- _PROMPT_:
Type every record exactly as it appears.

- _DATA TO PROCESS_:
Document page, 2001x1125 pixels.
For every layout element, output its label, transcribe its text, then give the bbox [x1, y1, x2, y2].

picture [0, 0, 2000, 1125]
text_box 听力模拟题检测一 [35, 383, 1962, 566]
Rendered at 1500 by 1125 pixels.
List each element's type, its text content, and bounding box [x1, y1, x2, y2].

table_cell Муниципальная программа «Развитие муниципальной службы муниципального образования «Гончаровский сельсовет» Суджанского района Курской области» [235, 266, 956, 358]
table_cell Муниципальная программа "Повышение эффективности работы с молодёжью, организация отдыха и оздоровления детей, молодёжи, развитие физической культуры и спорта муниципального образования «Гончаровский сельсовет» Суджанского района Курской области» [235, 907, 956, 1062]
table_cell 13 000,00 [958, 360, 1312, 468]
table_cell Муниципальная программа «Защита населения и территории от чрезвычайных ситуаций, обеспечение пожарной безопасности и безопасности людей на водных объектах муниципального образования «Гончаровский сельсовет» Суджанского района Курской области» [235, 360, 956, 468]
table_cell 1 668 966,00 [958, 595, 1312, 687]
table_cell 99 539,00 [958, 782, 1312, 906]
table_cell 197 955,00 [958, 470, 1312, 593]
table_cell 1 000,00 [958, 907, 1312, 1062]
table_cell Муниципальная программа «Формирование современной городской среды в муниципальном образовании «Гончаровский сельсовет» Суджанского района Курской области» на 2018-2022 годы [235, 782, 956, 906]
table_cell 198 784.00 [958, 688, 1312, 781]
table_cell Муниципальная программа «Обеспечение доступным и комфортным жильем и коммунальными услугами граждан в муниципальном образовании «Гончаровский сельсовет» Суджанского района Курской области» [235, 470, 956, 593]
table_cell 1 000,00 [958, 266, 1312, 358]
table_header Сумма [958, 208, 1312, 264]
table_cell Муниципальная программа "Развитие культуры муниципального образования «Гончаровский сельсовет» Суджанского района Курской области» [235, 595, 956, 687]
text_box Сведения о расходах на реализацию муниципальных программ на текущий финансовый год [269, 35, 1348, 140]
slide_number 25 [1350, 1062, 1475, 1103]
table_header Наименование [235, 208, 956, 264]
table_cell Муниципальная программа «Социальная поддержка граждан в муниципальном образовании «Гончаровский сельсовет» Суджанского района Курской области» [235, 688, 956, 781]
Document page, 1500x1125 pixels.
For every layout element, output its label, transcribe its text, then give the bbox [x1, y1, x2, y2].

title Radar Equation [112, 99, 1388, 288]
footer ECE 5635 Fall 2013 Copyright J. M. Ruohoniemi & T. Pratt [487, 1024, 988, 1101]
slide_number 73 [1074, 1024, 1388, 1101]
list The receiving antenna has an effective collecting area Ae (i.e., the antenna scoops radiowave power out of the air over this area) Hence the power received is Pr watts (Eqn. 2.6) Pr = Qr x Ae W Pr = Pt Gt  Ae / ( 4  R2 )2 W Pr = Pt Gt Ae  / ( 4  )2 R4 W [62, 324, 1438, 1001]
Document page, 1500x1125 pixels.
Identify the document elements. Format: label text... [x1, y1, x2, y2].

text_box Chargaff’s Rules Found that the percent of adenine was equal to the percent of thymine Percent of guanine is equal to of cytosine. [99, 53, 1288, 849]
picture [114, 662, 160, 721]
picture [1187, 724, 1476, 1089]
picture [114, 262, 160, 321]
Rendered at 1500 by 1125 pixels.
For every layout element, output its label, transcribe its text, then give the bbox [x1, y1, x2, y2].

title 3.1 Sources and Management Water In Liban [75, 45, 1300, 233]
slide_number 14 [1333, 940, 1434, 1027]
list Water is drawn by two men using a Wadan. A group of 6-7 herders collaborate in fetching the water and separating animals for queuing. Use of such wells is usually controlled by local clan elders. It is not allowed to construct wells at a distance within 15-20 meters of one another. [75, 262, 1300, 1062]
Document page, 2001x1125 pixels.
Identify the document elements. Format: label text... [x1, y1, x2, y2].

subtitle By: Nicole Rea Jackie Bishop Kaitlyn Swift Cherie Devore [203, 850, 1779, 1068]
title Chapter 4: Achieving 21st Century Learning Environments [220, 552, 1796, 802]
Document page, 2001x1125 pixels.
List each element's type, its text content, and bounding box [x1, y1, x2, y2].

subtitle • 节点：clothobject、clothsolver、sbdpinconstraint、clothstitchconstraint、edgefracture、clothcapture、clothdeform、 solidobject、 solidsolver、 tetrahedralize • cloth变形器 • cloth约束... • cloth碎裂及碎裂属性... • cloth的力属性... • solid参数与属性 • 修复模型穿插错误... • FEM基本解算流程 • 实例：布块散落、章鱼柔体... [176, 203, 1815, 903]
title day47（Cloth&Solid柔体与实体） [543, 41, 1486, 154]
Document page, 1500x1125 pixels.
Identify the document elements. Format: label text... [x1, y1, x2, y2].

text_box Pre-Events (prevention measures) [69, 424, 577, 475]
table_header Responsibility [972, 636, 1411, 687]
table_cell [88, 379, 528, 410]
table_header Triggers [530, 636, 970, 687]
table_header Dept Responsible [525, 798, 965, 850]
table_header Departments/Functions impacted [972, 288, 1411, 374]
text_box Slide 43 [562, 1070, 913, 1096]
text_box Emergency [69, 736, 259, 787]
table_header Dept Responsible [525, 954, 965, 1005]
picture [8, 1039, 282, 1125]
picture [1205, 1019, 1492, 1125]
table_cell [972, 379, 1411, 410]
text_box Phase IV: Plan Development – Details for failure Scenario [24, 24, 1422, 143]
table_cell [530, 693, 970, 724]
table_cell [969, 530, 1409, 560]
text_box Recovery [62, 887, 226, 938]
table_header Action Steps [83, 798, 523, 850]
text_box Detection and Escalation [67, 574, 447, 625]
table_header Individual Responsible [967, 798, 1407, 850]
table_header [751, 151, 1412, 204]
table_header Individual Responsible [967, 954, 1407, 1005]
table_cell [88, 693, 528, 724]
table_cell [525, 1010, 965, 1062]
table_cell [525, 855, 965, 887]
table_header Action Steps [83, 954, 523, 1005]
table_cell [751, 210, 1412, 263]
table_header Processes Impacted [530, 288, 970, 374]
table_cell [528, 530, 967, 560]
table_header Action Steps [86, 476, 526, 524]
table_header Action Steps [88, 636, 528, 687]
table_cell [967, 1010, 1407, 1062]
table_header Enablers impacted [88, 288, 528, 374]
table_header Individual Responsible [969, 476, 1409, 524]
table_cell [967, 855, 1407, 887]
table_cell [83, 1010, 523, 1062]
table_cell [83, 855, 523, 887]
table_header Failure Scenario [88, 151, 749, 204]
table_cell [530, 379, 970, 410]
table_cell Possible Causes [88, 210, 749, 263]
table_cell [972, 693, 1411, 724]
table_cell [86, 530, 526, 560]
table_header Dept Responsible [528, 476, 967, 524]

- _EXPECTED ANSWER_:
Document page, 2001x1125 pixels.
For every layout element, output its label, transcribe its text, then give the bbox [x1, y1, x2, y2].

picture [0, 0, 2000, 1125]
text_box 听力模拟题检测一 [35, 383, 1962, 566]
Rendered at 1500 by 1125 pixels.
List each element's type, its text content, and bounding box [x1, y1, x2, y2].

table_cell Муниципальная программа «Развитие муниципальной службы муниципального образования «Гончаровский сельсовет» Суджанского района Курской области» [235, 266, 956, 358]
table_cell Муниципальная программа "Повышение эффективности работы с молодёжью, организация отдыха и оздоровления детей, молодёжи, развитие физической культуры и спорта муниципального образования «Гончаровский сельсовет» Суджанского района Курской области» [235, 907, 956, 1062]
table_cell 13 000,00 [958, 360, 1312, 468]
table_cell Муниципальная программа «Защита населения и территории от чрезвычайных ситуаций, обеспечение пожарной безопасности и безопасности людей на водных объектах муниципального образования «Гончаровский сельсовет» Суджанского района Курской области» [235, 360, 956, 468]
table_cell 1 668 966,00 [958, 595, 1312, 687]
table_cell 99 539,00 [958, 782, 1312, 906]
table_cell 197 955,00 [958, 470, 1312, 593]
table_cell 1 000,00 [958, 907, 1312, 1062]
table_cell Муниципальная программа «Формирование современной городской среды в муниципальном образовании «Гончаровский сельсовет» Суджанского района Курской области» на 2018-2022 годы [235, 782, 956, 906]
table_cell 198 784.00 [958, 688, 1312, 781]
table_cell Муниципальная программа «Обеспечение доступным и комфортным жильем и коммунальными услугами граждан в муниципальном образовании «Гончаровский сельсовет» Суджанского района Курской области» [235, 470, 956, 593]
table_cell 1 000,00 [958, 266, 1312, 358]
table_header Сумма [958, 208, 1312, 264]
table_cell Муниципальная программа "Развитие культуры муниципального образования «Гончаровский сельсовет» Суджанского района Курской области» [235, 595, 956, 687]
text_box Сведения о расходах на реализацию муниципальных программ на текущий финансовый год [269, 35, 1348, 140]
slide_number 25 [1350, 1062, 1475, 1103]
table_header Наименование [235, 208, 956, 264]
table_cell Муниципальная программа «Социальная поддержка граждан в муниципальном образовании «Гончаровский сельсовет» Суджанского района Курской области» [235, 688, 956, 781]
Document page, 1500x1125 pixels.
For every layout element, output its label, transcribe its text, then give the bbox [x1, y1, x2, y2].

title Radar Equation [112, 99, 1388, 288]
footer ECE 5635 Fall 2013 Copyright J. M. Ruohoniemi & T. Pratt [487, 1024, 988, 1101]
slide_number 73 [1074, 1024, 1388, 1101]
list The receiving antenna has an effective collecting area Ae (i.e., the antenna scoops radiowave power out of the air over this area) Hence the power received is Pr watts (Eqn. 2.6) Pr = Qr x Ae W Pr = Pt Gt  Ae / ( 4  R2 )2 W Pr = Pt Gt Ae  / ( 4  )2 R4 W [62, 324, 1438, 1001]
Document page, 1500x1125 pixels.
Identify the document elements. Format: label text... [x1, y1, x2, y2].

text_box Chargaff’s Rules Found that the percent of adenine was equal to the percent of thymine Percent of guanine is equal to of cytosine. [99, 53, 1288, 849]
picture [114, 662, 160, 721]
picture [1187, 724, 1476, 1089]
picture [114, 262, 160, 321]
Rendered at 1500 by 1125 pixels.
For every layout element, output its label, transcribe its text, then give the bbox [x1, y1, x2, y2].

title 3.1 Sources and Management Water In Liban [75, 45, 1300, 233]
slide_number 14 [1333, 940, 1434, 1027]
list Water is drawn by two men using a Wadan. A group of 6-7 herders collaborate in fetching the water and separating animals for queuing. Use of such wells is usually controlled by local clan elders. It is not allowed to construct wells at a distance within 15-20 meters of one another. [75, 262, 1300, 1062]
Document page, 2001x1125 pixels.
Identify the document elements. Format: label text... [x1, y1, x2, y2].

subtitle By: Nicole Rea Jackie Bishop Kaitlyn Swift Cherie Devore [203, 850, 1779, 1068]
title Chapter 4: Achieving 21st Century Learning Environments [220, 552, 1796, 802]
Document page, 2001x1125 pixels.
List each element's type, its text content, and bounding box [x1, y1, x2, y2].

subtitle • 节点：clothobject、clothsolver、sbdpinconstraint、clothstitchconstraint、edgefracture、clothcapture、clothdeform、 solidobject、 solidsolver、 tetrahedralize • cloth变形器 • cloth约束... • cloth碎裂及碎裂属性... • cloth的力属性... • solid参数与属性 • 修复模型穿插错误... • FEM基本解算流程 • 实例：布块散落、章鱼柔体... [176, 203, 1815, 903]
title day47（Cloth&Solid柔体与实体） [543, 41, 1486, 154]
Document page, 1500x1125 pixels.
Identify the document elements. Format: label text... [x1, y1, x2, y2].

text_box Pre-Events (prevention measures) [69, 424, 577, 475]
table_header Responsibility [972, 636, 1411, 687]
table_cell [88, 379, 528, 410]
table_header Triggers [530, 636, 970, 687]
table_header Dept Responsible [525, 798, 965, 850]
table_header Departments/Functions impacted [972, 288, 1411, 374]
text_box Slide 43 [562, 1070, 913, 1096]
text_box Emergency [69, 736, 259, 787]
table_header Dept Responsible [525, 954, 965, 1005]
picture [8, 1039, 282, 1125]
picture [1205, 1019, 1492, 1125]
table_cell [972, 379, 1411, 410]
text_box Phase IV: Plan Development – Details for failure Scenario [24, 24, 1422, 143]
table_cell [530, 693, 970, 724]
table_cell [969, 530, 1409, 560]
text_box Recovery [62, 887, 226, 938]
table_header Action Steps [83, 798, 523, 850]
text_box Detection and Escalation [67, 574, 447, 625]
table_header Individual Responsible [967, 798, 1407, 850]
table_header [751, 151, 1412, 204]
table_header Individual Responsible [967, 954, 1407, 1005]
table_cell [88, 693, 528, 724]
table_cell [525, 1010, 965, 1062]
table_cell [525, 855, 965, 887]
table_header Action Steps [83, 954, 523, 1005]
table_cell [751, 210, 1412, 263]
table_header Processes Impacted [530, 288, 970, 374]
table_cell [528, 530, 967, 560]
table_header Action Steps [86, 476, 526, 524]
table_header Action Steps [88, 636, 528, 687]
table_cell [967, 1010, 1407, 1062]
table_header Enablers impacted [88, 288, 528, 374]
table_header Individual Responsible [969, 476, 1409, 524]
table_cell [967, 855, 1407, 887]
table_cell [83, 1010, 523, 1062]
table_cell [83, 855, 523, 887]
table_header Failure Scenario [88, 151, 749, 204]
table_cell [530, 379, 970, 410]
table_cell Possible Causes [88, 210, 749, 263]
table_cell [972, 693, 1411, 724]
table_cell [86, 530, 526, 560]
table_header Dept Responsible [528, 476, 967, 524]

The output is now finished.